Both extraoral approach and intraoral approach can be used. Use the least traumatic approach that allows effective fracture reduction and fixation. Avoid blood vessels, nerves and the salivary duct.
The extraoral approach usually has the best access for open reduction and plating.
The intraoral approach may be used for fractures of the caudal maxilla if it provides better visualization and access.
3. Irrigation of the fracture
Irrigation of the fractured area is required to eliminate debris and possible foreign material.
When a fracture is depressed or displaced, one or two periosteal elevators are placed underneath the fragment and the whole fracture complex is elevated to restore the normal anatomical contour.
Note: Care should be taken to avoid vascular damage during the reduction as the bone edges may be very sharp.
Plate selection and preparation
One or more low-profile titanium 2mm non-locking miniplates are contoured using specially designed miniplate bending pliers, and adapted to the desired anatomical site. This allows for accurate repositioning and reconstruction of the caudal maxillary area. The length of the plate should allow for at least two screws on each side of the fracture. Three screws per fracture fragment (six cortices) are ideal.
The plates are applied spanning the fracture margins.
Note: Care should be taken to avoid placing screws into the infraorbital canal or the root structures.
The length of the screws can be determined by using CT measurements of the bone thickness and a depth gauge.
The plates are secured to the bone with at least two non-locking, self-tapping titanium screws in each segment of the fracture. Placement of the plates should follow the buttresses if possible.
From a biomechanical standpoint, the maxillofacial structures are relatively lightweight. Yet they have strong frames made of thin bones that also form the nasal cavity and paranasal sinuses. These maxillofacial frames are strengthened by the buttresses, which are thicker areas of the bones, designed to distribute the forces of mastication. The buttresses also help to maintain the position of the maxilla in the appropriate relationship with the base of the skull and the mandible. There are lateral, medial and caudal buttresses. The objective of reconstructing midfacial fractures is to restore these buttresses as well as the orbit and frontonasal vault. Fixation of bone fragments is done from the most unstable to more stable, in order to ’simplify’ the fracture.

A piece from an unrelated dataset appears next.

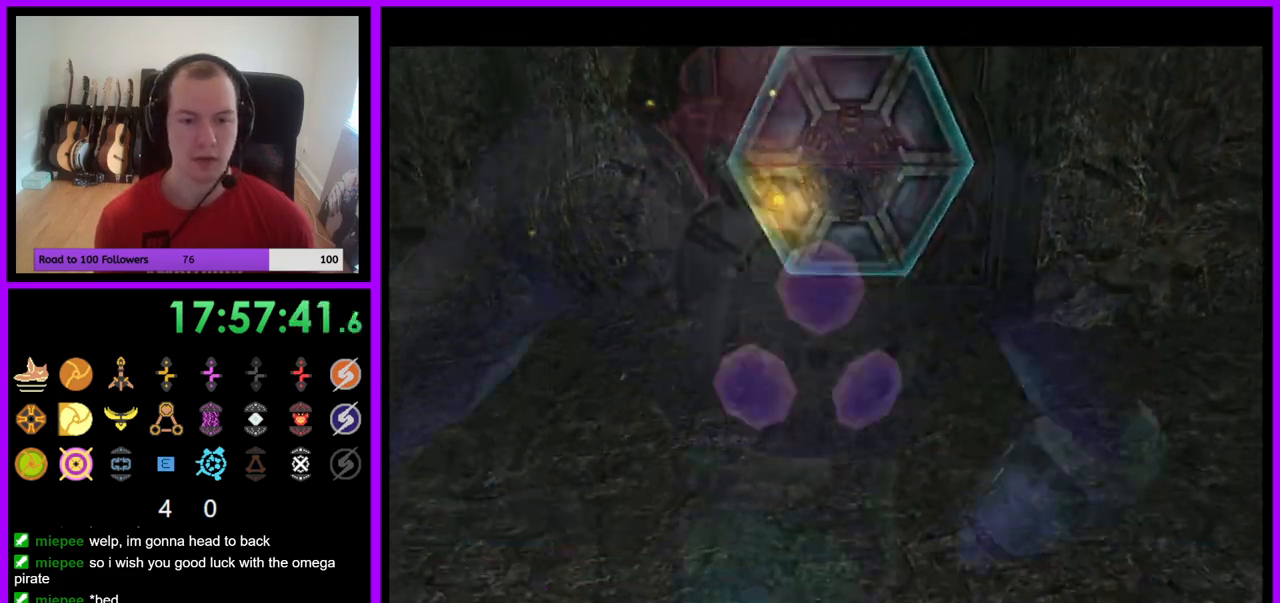
{"buttons": ["B"], "left_stick": "up", "right_stick": "center", "events": [[417, "B", "down"]]}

The soft tissues are closed routinely in two layers.
A Stent bandage is secured in place for 72 hours in order to minimize postoperative swelling and emphysema.
7. Case example
A 2-year-old male Labrador Retriever with a simple displaced caudal maxillofacial fracture, from being kicked by a horse.
A combined intra and extraoral approach was used for internal fixation.
First, the rostral aspect of the fracture was repaired with a 2.0mm non-locking titanium miniplate placed above the infraorbital canal.
A second plate was used to secure the caudal segment of the fracture to the rostral aspect of the zygomatic arch using an extraoral approach.
Following routine closure, a Stent bandage was used for 72 hours.
The dog should be kept on soft food for one or two weeks after surgery.
Intraoperative intravenous administration and then oral antibiotics for one to two weeks is recommended. Antibiotics used should have an excellent oral cavity penetration and spectrum. Example: ampicillin at 20 mg/kg intravenous antibiotics followed by oral antibiotics amoxicillin/clavulanic acid at 15-20 mg/kg orally twice daily.
Pain medication, such as opioids and non-steroidal anti-inflammatory medications, are used for 7-14 days.
If the fracture involved the oral cavity, oral rinse with 0.05-0.12% chlorhexidine gluconate solution is recommended (not for maxillomandibular fixation).
Recheck is recommended in 10-14 days and at three and six months post-surgery.
If there are any signs of complications (i.e. purulent nasal discharge), CT and rhinoscopy are indicated.
Typically, titanium miniplates and screws are osseointegrated. If there is no implant failure or infection, there is no need for implant removal.